De sucessor a investigado: a reviravolta de Bacellar
A ascensão meteórica de Rodrigo Bacellar, que passou de relator da comissão de impeachment de Witzel a potencial candidato ao governo com o apoio da máquina estadual, sofreu uma guinada abrupta. Em poucos meses, o deputado acumulou desavenças, perdeu a confiança do governador e agora se vê preso sob acusações de envolvimento em organização criminosa. A prisão, que ocorreu nesta quarta-feira, lança dúvidas sobre o futuro da política no Rio de Janeiro e abre espaço para novas articulações.

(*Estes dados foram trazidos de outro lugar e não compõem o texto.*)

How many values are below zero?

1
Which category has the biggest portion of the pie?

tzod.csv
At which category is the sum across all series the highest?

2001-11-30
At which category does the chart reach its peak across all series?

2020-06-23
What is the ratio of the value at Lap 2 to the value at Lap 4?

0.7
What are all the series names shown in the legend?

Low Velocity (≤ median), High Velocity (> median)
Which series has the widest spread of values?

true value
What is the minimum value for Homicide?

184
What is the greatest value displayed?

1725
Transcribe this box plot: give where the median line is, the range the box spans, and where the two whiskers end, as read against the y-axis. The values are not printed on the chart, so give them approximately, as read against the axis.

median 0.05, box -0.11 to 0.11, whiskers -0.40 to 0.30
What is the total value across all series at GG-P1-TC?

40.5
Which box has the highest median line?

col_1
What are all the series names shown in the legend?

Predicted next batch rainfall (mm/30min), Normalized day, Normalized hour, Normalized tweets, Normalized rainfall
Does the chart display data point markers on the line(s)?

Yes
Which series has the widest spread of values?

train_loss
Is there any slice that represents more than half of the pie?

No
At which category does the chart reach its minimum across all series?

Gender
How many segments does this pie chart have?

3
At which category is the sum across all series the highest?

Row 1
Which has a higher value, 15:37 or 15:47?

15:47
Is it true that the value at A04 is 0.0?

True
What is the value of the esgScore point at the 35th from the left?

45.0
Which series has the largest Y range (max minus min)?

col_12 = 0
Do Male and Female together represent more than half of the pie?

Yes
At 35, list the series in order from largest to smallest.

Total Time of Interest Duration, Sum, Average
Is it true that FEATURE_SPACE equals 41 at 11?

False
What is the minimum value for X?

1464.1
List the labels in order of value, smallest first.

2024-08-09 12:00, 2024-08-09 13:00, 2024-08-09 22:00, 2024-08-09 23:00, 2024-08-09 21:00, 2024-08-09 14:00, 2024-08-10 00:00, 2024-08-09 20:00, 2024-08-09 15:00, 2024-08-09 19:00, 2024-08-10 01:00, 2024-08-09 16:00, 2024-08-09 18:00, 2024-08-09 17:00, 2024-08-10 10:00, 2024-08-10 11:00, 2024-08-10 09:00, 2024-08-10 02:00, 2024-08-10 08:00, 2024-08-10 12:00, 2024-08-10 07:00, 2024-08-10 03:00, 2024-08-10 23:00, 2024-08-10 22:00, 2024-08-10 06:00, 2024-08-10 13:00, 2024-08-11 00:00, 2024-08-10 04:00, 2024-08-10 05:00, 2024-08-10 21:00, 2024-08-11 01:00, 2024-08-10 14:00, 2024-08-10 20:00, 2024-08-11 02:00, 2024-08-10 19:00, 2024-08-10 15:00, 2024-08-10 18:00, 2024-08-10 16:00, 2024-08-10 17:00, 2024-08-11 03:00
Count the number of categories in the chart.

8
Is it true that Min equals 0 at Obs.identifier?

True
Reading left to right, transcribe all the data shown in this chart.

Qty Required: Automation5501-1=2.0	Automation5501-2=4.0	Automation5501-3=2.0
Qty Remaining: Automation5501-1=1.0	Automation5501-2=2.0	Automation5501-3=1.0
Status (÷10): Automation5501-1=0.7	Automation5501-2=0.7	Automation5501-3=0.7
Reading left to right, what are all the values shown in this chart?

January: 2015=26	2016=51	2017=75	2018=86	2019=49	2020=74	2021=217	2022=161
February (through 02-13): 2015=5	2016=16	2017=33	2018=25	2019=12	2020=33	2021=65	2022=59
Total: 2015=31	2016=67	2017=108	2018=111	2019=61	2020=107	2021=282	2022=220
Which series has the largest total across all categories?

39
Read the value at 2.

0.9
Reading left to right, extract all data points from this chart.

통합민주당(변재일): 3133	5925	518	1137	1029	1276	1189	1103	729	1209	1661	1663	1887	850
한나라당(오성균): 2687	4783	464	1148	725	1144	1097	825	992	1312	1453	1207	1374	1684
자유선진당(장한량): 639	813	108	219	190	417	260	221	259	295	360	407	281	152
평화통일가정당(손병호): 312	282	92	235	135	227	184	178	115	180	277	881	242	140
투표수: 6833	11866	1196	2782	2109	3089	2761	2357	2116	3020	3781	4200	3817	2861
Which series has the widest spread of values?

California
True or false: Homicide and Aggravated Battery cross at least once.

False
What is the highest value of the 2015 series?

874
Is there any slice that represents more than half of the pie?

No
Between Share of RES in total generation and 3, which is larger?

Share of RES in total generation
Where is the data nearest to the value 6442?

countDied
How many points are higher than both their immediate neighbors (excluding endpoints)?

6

A relação entre Castro e Bacellar azedou após a exoneração do então secretário de Transportes, Washington Reis, durante uma viagem do governador. A atitude, que não teve o aval de Castro, desagradou aliados de Jair Bolsonaro e esfriou o relacionamento entre os dois. Além disso, a investigação da Polícia Federal aponta para um suposto envolvimento de Bacellar no vazamento de informações sobre a prisão de TH Joias, acusado de intermediar negociações do Comando Vermelho. Segundo a PF, Bacellar teria tentado auxiliar TH a apagar provas.
Impacto nas eleições de 2026
A prisão de Bacellar não apenas enterra suas ambições políticas, mas também impacta diretamente o planejamento eleitoral de Cláudio Castro para 2026. O governador, que cogitava disputar uma vaga no Senado, agora precisa repensar suas estratégias e buscar um novo nome para representar a direita no estado. A indefinição abre espaço para outros atores políticos, como o prefeito Eduardo Paes, que já se colocou como pré-candidato ao governo.
O que vem por aí
Com o cenário político em ebulição, as próximas semanas serão cruciais para a definição de novas alianças e estratégias. A direita fluminense precisa se reorganizar e encontrar um nome capaz de disputar o governo em 2026. Enquanto isso, a investigação sobre o envolvimento de Bacellar em supostos crimes continua, e o futuro político do deputado permanece incerto.